Department of Cardiology, Angiology and Pulmonology, Heidelberg University Hospital, Im Neuenheimer Feld 410, 69120, Heidelberg, Germany.
Faculty of Informatics, Heilbronn University of Applied Sciences, Heilbronn, Germany.
Clin Res Cardiol. 2020 Apr;109(4):476-487. doi: 10.1007/s00392-019-01529-4. Epub 2019 Jul 19.
Patients with unstable angina (UA) are regarded to be at low risk for future coronary events. Guidelines discourage routine coronary angiography and recommend early discharge after individualized risk stratification. The relative value of clinical risk indicators as compared to cardiac troponin (cTn) alone is unsettled in the era of high-sensitivity cardiac troponin (hsTn) assays. We aimed to investigate the clinical characteristics, therapies, and outcomes of UA patients with different hsTnT concentrations.
During 12 months, 2525 patients were enrolled. UA was defined as unstable symptoms and either undetectable (< 5 ng/L), normal (5-14 ng/L) or stable elevated hsTnT (15-51 ng/L). Follow-up for 1-year mortality was available in 98.7%.
A total of 280 patients (11.1%) received a diagnosis of UA. Mortality rates at 12 months were 0%, 1.9% and 6.9% in presence of undetectable, normal and stable elevated hsTnT. Elevated hsTnT > 99th percentile but not unstable symptoms carried an independent 3.25-fold (1.78-5.93) higher risk for all-cause death after adjustment for other clinical risk indicators or the GRACE score. Utilization of guideline-recommended therapies was high albeit lower than for non-ST-elevation myocardial infarction (NSTEMI). Significantly fewer patients with UA received dual antiplatelet therapy (DAPT, odds ratio (OR) 0.51 [95% CI 0.44-0.59], P < 0.0001), coronary angiography (CA, OR 0.79, [95% CI 0.74-0.87], P < 0.0001), and percutaneous coronary intervention (PCI, OR 0.50, [95% CI 0.40-0.61], P < 0.0001), compared to NSTEMI. However, prevalence of significant obstructive coronary artery disease requiring PCI was 31.8%, even in patients with undetectable hsTnT, indicating the need for stress testing.

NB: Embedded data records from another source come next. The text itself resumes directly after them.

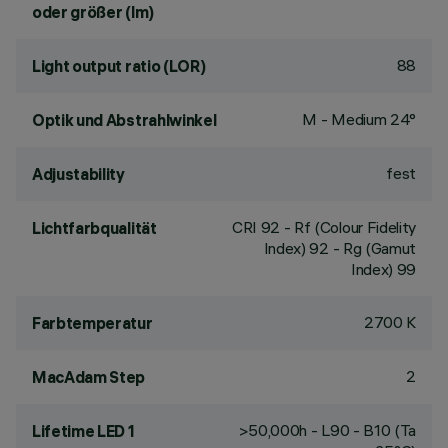
oder größer (lm)
88
Light output ratio (LOR)
M - Medium 24°
Optik und Abstrahlwinkel
fest
Adjustability
CRI
92
- Rf (Colour Fidelity
Lichtfarbqualität
Index) 92 - Rg (Gamut
Index) 99
2700 K
Farbtemperatur
2
MacAdam Step
>50,000h - L90 - B10 (Ta
Lifetime LED 1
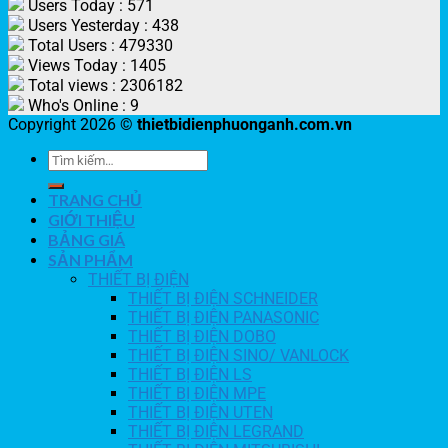
Users Today : 571
Users Yesterday : 438
Total Users : 479330
Views Today : 1405
Total views : 2306182
Who's Online : 9
Copyright 2026 ©
thietbidienphuonganh.com.vn
TRANG CHỦ
GIỚI THIỆU
BẢNG GIÁ
SẢN PHẨM
THIẾT BỊ ĐIỆN
THIẾT BỊ ĐIỆN SCHNEIDER
THIẾT BỊ ĐIỆN PANASONIC
THIẾT BỊ ĐIỆN DOBO
THIẾT BỊ ĐIỆN SINO/ VANLOCK
THIẾT BỊ ĐIỆN LS
THIẾT BỊ ĐIỆN MPE
THIẾT BỊ ĐIỆN UTEN
THIẾT BỊ ĐIỆN LEGRAND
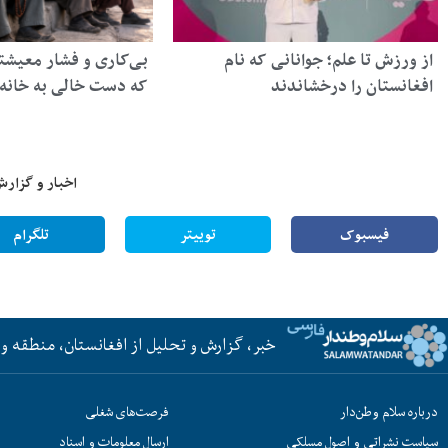
از ورزش تا علم؛ جوانانی که نام
بی‌کاری و فشار معیشتی
افغانستان را درخشاندند
که دست خالی به خانه 
اخبار و گزارش
فیسبوک
توییتر
تلگرام
خبر، گزارش و تحلیل از افغانستان، منطقه و 
درباره سلام وطن‌دار
فرصت‌های شغلی
سیاست نشراتی و اصول مسلکی
ارسال معلومات و اسناد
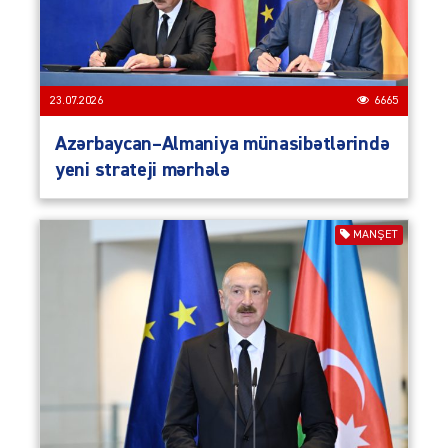
23.07.2026
6665
Azərbaycan–Almaniya münasibətlərində
yeni strateji mərhələ
MANŞET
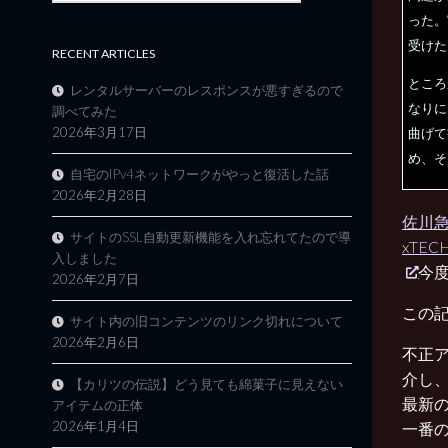
った。
受けた
RECENT ARTICLES
ところ
レンタルサーバーのレスポンスが悪すぎるので
なりに
調べてみた
2026年3月17日
曲げて
め、そ
自宅のIPv4ネットワークがやっと復活した話
2026年2月28日
佐川急
サイトのSSL自動更新機能を入れ忘れてたので導
xTE
入しました
今
2026年2月7日
この
サイト内の旧コンテンツのリンク切れについて
2026年2月6日
不正
介し
【カリツの伝説】どう見ても綿菓子に見えない
最新
アイテムの正体
2026年1月4日
一番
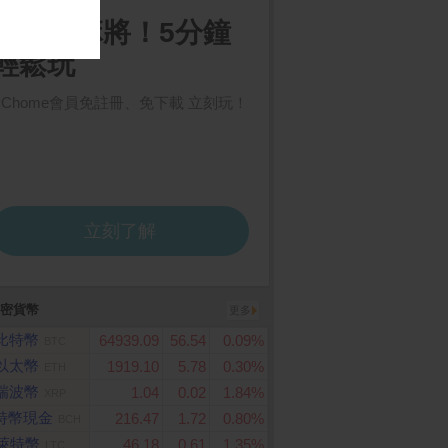
勞薯條(中)即享券
Apple iPhone 17 Pro M
LG PuriCare 360°
ax (256G)
淨機 寵物功能加強版(
層)AS651DSS0
密貨幣
更多
比特幣
64939.09
56.54
0.09%
BTC
以太幣
1919.10
5.78
0.30%
ETH
瑞波幣
1.04
0.02
1.84%
XRP
特幣現金
216.47
1.72
0.80%
BCH
萊特幣
46.18
0.61
1.35%
LTC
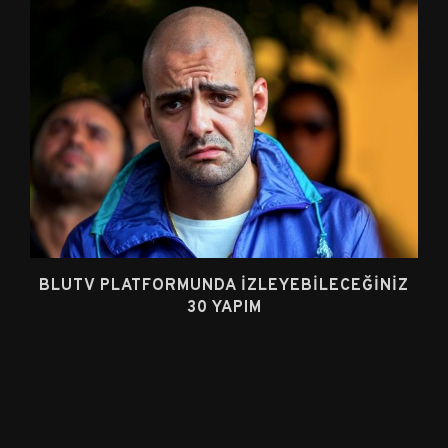
BLUTV PLATFORMUNDA İZLEYEBILECEĞINIZ
30 YAPIM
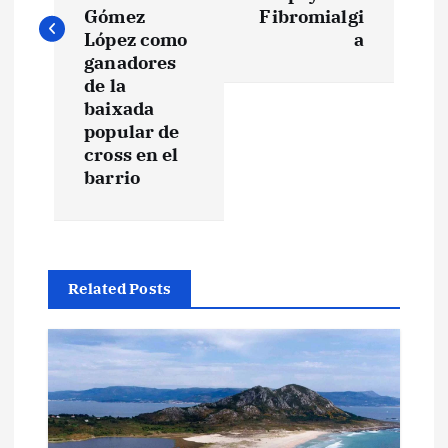
e
Gómez
Fibromialgi
López como
a
g
ganadores
de la
a
baixada
popular de
c
cross en el
barrio
i
ó
n
Related Posts
d
e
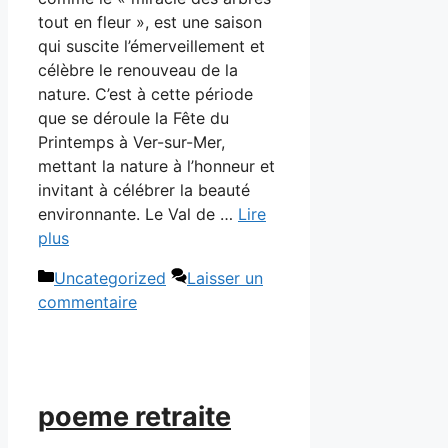
tout en fleur », est une saison
qui suscite l’émerveillement et
célèbre le renouveau de la
nature. C’est à cette période
que se déroule la Fête du
Printemps à Ver-sur-Mer,
mettant la nature à l’honneur et
invitant à célébrer la beauté
environnante. Le Val de …
Lire
plus
Catégories
Uncategorized
Laisser un
commentaire
poeme retraite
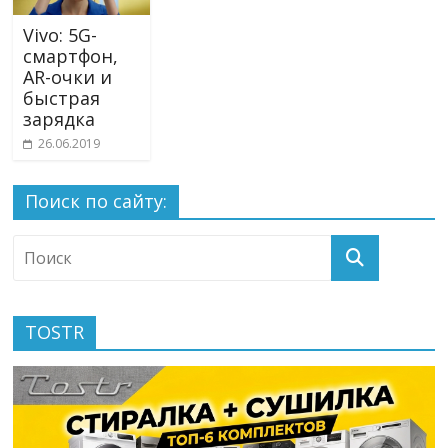
Vivo: 5G-
смартфон,
AR-очки и
быстрая
зарядка
26.06.2019
Поиск по сайту:
TOSTR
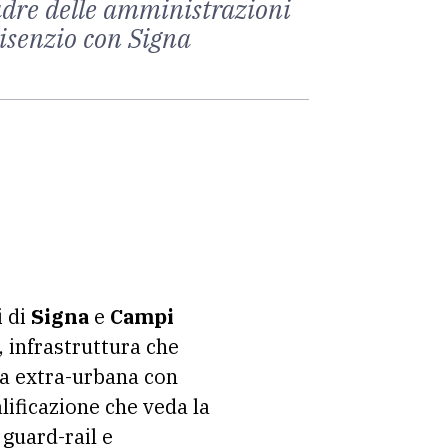
uadre delle amministrazioni
Bisenzio con Signa
i di
Signa
e
Campi
, infrastruttura che
da extra-urbana con
lificazione che veda la
 guard-rail e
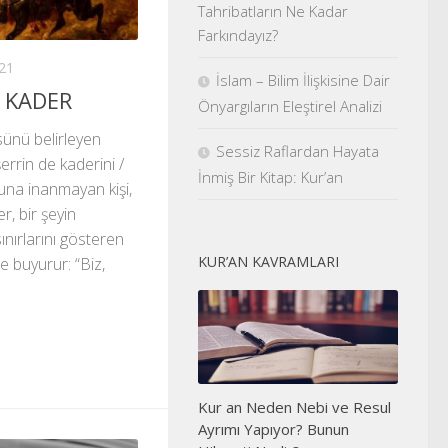
Tahribatların Ne Kadar
Farkındayız?
21
İslam – Bilim İlişkisine Dair
E KADER
Önyargıların Eleştirel Analizi
sünü belirleyen
Sessiz Raflardan Hayata
şerrin de kaderini /
İnmiş Bir Kitap: Kur’an
Buna inanmayan kişi,
, bir şeyin
sınırlarını gösteren
KUR’AN KAVRAMLARI
e buyurur: “Biz,
Kur an Neden Nebi ve Resul
Ayrımı Yapıyor? Bunun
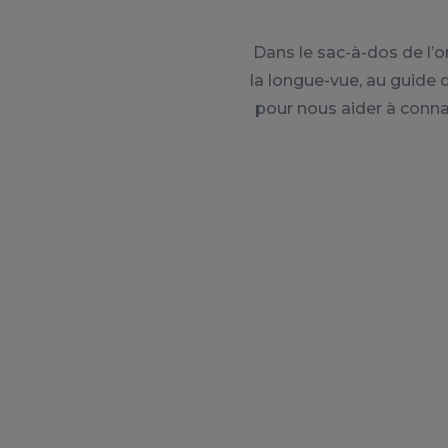
Dans le sac-à-dos de l’o
la longue-vue, au guide 
pour nous aider à conna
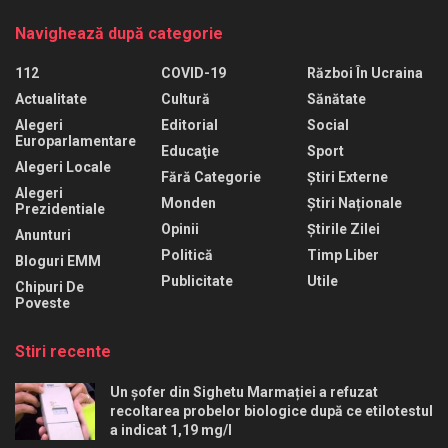
Navighează după categorie
112
COVID-19
Război În Ucraina
Actualitate
Cultură
Sănătate
Alegeri
Editorial
Social
Europarlamentare
Educaţie
Sport
Alegeri Locale
Fără Categorie
Știri Externe
Alegeri
Monden
Știri Naționale
Prezidentiale
Opinii
Știrile Zilei
Anunturi
Politică
Timp Liber
Bloguri EMM
Publicitate
Utile
Chipuri De
Poveste
Stiri recente
Un șofer din Sighetu Marmației a refuzat
recoltarea probelor biologice după ce etilotestul
a indicat 1,19 mg/l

The current dichotomization of patients into UA and NSTEMI is no longer appropriate. Additional risk stratification seems warranted including the presence and magnitude of hsTn concentration and additional risk indicators. Clinical Trials Identifier: NCT03111862.
不稳定型心绞痛(UA)患者被认为未来发生冠状动脉事件的风险较低。指南不鼓励常规进行冠状动脉造影,并建议在进行个体化风险分层后尽早出院。在高敏肌钙蛋白(hsTn)检测时代,临床风险指标相对于单独的肌钙蛋白(cTn)的相对价值尚未确定。我们旨在研究不同 hsTnT 浓度的 UA 患者的临床特征、治疗方法和结局。
在 12 个月期间,共纳入 2525 例患者。UA 的定义为不稳定症状,且 hsTnT 浓度<5ng/L(检测不到)、5-14ng/L(正常)或 15-51ng/L(稳定升高)。98.7%的患者可获得 1 年死亡率的随访数据。
共有 280 例患者(11.1%)被诊断为 UA。12 个月时,hsTnT 检测不到、正常和稳定升高的患者死亡率分别为 0%、1.9%和 6.9%。hsTnT 浓度高于第 99 百分位数但无症状不稳定的患者,经其他临床风险指标或 GRACE 评分校正后,其全因死亡风险增加 3.25 倍(1.78-5.93)。尽管低于非 ST 段抬高型心肌梗死(NSTEMI),但 UA 患者接受指南推荐的治疗方法的比例仍然较高。显著较少的 UA 患者接受双联抗血小板治疗(DAPT,比值比(OR)0.51[95%置信区间(CI)0.44-0.59],P<0.0001)、冠状动脉造影(CA,OR 0.79[95%CI 0.74-0.87],P<0.0001)和经皮冠状动脉介入治疗(PCI,OR 0.50[95%CI 0.40-0.61],P<0.0001),与 NSTEMI 相比。然而,即使在 hsTnT 检测不到的患者中,需要 PCI 的有意义的阻塞性冠状动脉疾病的患病率仍为 31.8%,这表明需要进行应激试验。
目前将患者分为 UA 和 NSTEMI 不再合适。似乎需要进行额外的风险分层,包括 hsTn 浓度的存在和幅度以及其他风险指标。临床试验标识符:NCT03111862。